* Work request
All records below are to be set down precisely as written, excluding pictures.

* Provided material
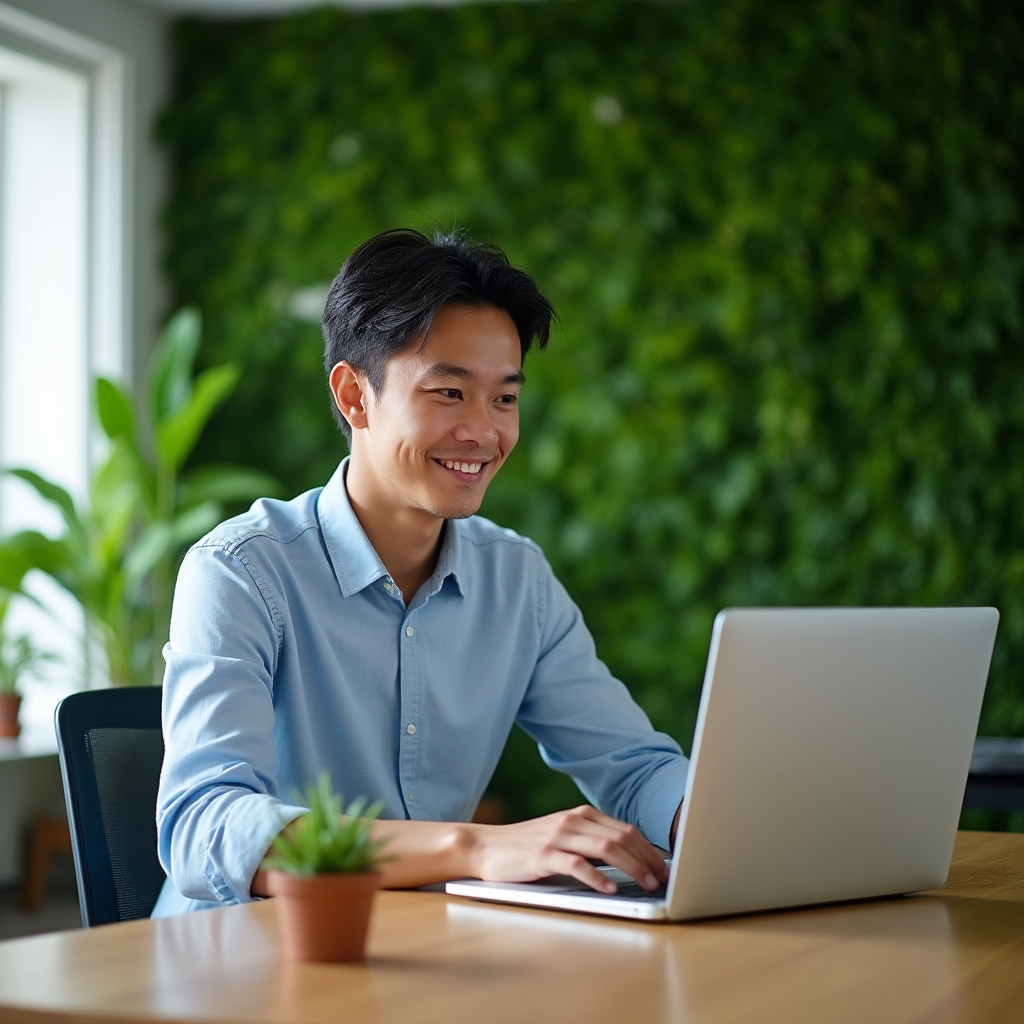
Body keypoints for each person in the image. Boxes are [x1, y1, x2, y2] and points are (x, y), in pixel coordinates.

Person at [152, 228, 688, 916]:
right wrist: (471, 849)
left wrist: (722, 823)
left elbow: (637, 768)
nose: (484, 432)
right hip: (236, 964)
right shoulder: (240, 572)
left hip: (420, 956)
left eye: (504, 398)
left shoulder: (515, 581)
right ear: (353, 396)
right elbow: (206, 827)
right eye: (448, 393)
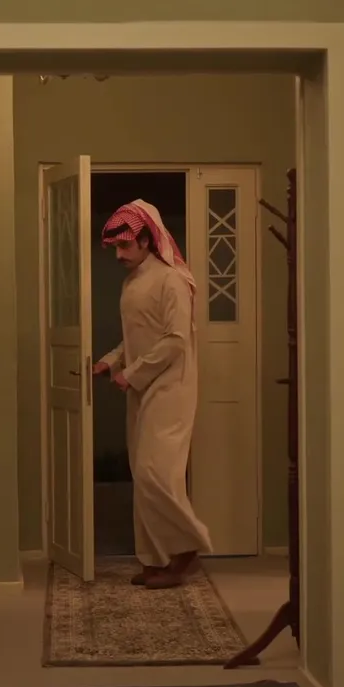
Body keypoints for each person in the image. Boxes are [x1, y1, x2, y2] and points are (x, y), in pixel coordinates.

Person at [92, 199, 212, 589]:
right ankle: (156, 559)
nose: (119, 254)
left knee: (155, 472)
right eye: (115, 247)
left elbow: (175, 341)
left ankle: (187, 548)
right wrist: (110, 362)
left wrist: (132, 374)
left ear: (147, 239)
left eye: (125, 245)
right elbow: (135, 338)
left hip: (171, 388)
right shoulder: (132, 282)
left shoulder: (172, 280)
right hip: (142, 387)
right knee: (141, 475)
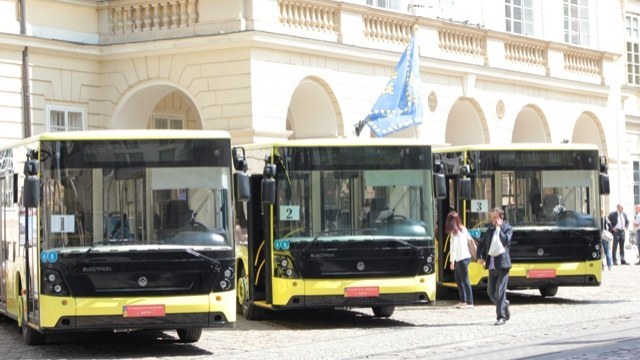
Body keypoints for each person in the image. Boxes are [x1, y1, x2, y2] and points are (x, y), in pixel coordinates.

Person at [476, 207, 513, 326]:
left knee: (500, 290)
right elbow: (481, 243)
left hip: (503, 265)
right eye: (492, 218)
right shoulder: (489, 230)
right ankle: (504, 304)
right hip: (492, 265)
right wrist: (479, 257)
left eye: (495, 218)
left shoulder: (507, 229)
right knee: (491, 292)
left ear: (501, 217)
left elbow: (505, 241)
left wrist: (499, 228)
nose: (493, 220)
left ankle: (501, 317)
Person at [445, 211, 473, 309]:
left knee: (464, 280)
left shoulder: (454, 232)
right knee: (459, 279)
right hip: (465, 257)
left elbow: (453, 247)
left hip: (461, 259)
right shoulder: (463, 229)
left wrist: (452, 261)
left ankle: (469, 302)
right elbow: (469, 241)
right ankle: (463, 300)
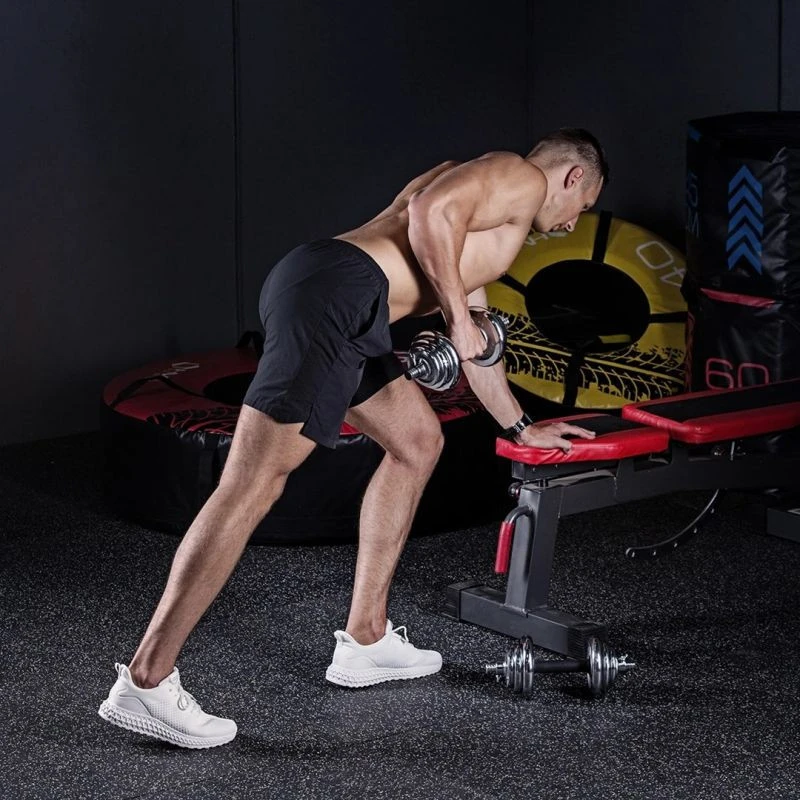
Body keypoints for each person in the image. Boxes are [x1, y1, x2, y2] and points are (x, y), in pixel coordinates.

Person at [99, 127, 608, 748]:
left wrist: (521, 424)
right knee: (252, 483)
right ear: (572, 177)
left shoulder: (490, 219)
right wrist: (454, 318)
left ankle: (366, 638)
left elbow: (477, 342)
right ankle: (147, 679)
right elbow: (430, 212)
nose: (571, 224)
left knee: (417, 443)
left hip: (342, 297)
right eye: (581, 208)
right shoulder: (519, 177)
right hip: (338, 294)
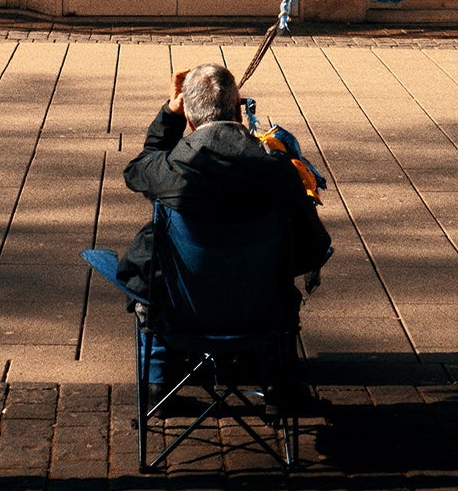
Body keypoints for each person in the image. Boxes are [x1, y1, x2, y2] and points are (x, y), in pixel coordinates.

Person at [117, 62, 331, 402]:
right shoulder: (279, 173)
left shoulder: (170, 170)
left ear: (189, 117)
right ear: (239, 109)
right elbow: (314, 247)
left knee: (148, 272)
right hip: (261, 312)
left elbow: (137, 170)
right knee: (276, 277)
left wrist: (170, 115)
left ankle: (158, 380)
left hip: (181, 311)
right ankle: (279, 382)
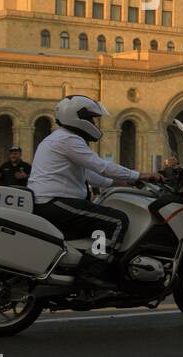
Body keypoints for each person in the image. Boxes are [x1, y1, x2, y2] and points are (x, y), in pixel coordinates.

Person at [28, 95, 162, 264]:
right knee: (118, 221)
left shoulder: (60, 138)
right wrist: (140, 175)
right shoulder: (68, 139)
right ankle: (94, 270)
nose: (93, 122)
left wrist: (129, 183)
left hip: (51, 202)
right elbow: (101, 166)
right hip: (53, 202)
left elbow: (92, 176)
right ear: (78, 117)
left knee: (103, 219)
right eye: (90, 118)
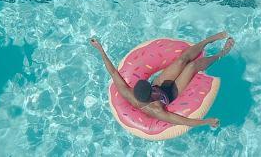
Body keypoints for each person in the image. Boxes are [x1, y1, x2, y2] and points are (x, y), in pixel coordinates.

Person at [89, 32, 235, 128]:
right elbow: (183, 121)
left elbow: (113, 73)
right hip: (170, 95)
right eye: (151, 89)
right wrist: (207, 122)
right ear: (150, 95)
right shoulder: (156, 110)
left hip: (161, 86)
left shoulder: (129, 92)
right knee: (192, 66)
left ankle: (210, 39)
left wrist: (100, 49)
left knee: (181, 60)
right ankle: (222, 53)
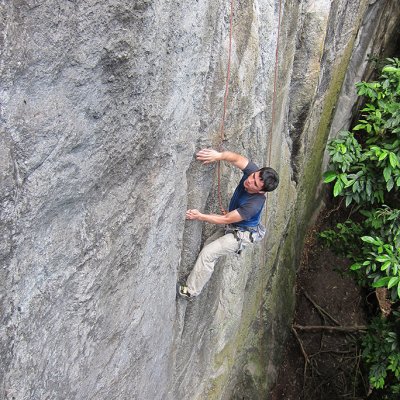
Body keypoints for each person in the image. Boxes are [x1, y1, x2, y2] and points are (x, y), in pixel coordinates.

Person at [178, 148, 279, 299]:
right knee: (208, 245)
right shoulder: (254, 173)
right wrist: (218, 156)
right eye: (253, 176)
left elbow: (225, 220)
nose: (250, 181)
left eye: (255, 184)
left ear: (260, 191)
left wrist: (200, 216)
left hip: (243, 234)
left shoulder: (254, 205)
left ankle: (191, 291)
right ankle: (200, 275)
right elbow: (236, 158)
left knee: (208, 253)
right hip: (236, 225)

* Exercise output
Body keypoints for each person in the image. Boxes are [x1, y1, x2, y2] and points are (x, y), in pixel coordinates.

Person at [152, 228, 688, 916]:
right wrist: (471, 849)
left wrist: (722, 823)
left elbow: (637, 768)
nose: (484, 432)
right hip: (236, 964)
right shoulder: (240, 572)
left hip: (420, 956)
left eye: (504, 398)
left shoulder: (515, 581)
right ear: (353, 396)
right elbow: (206, 827)
right eye: (448, 393)
Body keypoints for each person in the image. Boxes are [x1, y1, x2, y2] and points are (x, y), in pixel coordinates.

Person at [92, 199, 212, 589]:
right ankle: (156, 559)
nose: (119, 254)
left knee: (155, 472)
right eye: (115, 247)
left elbow: (175, 341)
left ankle: (187, 548)
right wrist: (110, 362)
left wrist: (132, 374)
left ear: (147, 239)
left eye: (125, 245)
right elbow: (135, 338)
left hip: (171, 388)
right shoulder: (132, 282)
left shoulder: (172, 280)
right hip: (142, 387)
right knee: (141, 475)
Body keypoints for each person in the image. Boxes are [x1, y1, x2, y2] and points are (x, y), in pixel coordinates.

Person at [476, 207, 513, 326]:
left knee: (500, 290)
right elbow: (481, 243)
left hip: (503, 265)
right eye: (492, 218)
right shoulder: (489, 230)
right ankle: (504, 304)
right hip: (492, 265)
right wrist: (479, 257)
left eye: (495, 218)
left shoulder: (507, 229)
right knee: (491, 292)
left ear: (501, 217)
left elbow: (505, 241)
left wrist: (499, 228)
nose: (493, 220)
left ankle: (501, 317)
Person at [445, 211, 473, 309]:
left knee: (464, 280)
left shoulder: (454, 232)
right knee: (459, 279)
right hip: (465, 257)
left elbow: (453, 247)
left hip: (461, 259)
right shoulder: (463, 229)
left wrist: (452, 261)
left ankle: (469, 302)
right elbow: (469, 241)
right ankle: (463, 300)
Body keypoints for each person in the image. Boxes are [x1, y1, x2, y2] and points are (x, y), in pixel coordinates.

Person at [99, 127, 608, 748]:
left wrist: (521, 424)
right knee: (252, 483)
right ear: (572, 177)
left shoulder: (490, 219)
right wrist: (454, 318)
left ankle: (366, 638)
left elbow: (477, 342)
right ankle: (147, 679)
right elbow: (430, 212)
nose: (571, 224)
left knee: (417, 443)
left hip: (342, 297)
right eye: (581, 208)
right shoulder: (519, 177)
right hip: (338, 294)
Body keypoints for each person in the image. Boxes are [x1, y1, x2, y2] and points are (x, y), in pixel coordinates.

Person at [117, 62, 331, 402]:
right shoulder: (279, 173)
left shoulder: (170, 170)
left ear: (189, 117)
right ear: (239, 109)
right elbow: (314, 247)
left knee: (148, 272)
right hip: (261, 312)
left elbow: (137, 170)
right knee: (276, 277)
left wrist: (170, 115)
left ankle: (158, 380)
left hip: (181, 311)
right ankle: (279, 382)
Body keypoints for each person in the image. Boxes are [x1, y1, x2, y2] and points are (x, y), in pixel coordinates.

Person at [28, 95, 162, 264]:
right knee: (118, 221)
left shoulder: (60, 138)
right wrist: (140, 175)
right shoulder: (68, 139)
right ankle: (94, 270)
nose: (93, 122)
left wrist: (129, 183)
left hip: (51, 202)
right elbow: (101, 166)
right hip: (53, 202)
left elbow: (92, 176)
right ear: (78, 117)
left knee: (103, 219)
right eye: (90, 118)
Body keypoints for each person in the image. Boxes are [x1, y1, x2, y2] and points are (x, y), in pixel coordinates.

Person at [89, 32, 235, 128]:
right elbow: (183, 121)
left elbow: (113, 73)
right hip: (170, 95)
right eye: (151, 89)
right wrist: (207, 122)
right ear: (150, 95)
right shoulder: (156, 110)
left hip: (161, 86)
left shoulder: (129, 92)
right knee: (192, 66)
left ankle: (210, 39)
left wrist: (100, 49)
left knee: (181, 60)
right ankle: (222, 53)
Body keypoints for each person in the image. Boxes are [x1, y1, x2, y2] and points are (x, y), in pixel coordinates.

Person at [178, 148, 279, 299]:
right knee: (208, 245)
right shoulder: (254, 173)
right wrist: (218, 156)
right eye: (253, 176)
left elbow: (225, 220)
nose: (250, 181)
left eye: (255, 184)
left ear: (260, 191)
left wrist: (200, 216)
left hip: (243, 234)
left shoulder: (254, 205)
left ankle: (191, 291)
right ankle: (200, 275)
right elbow: (236, 158)
left knee: (208, 253)
right hip: (236, 225)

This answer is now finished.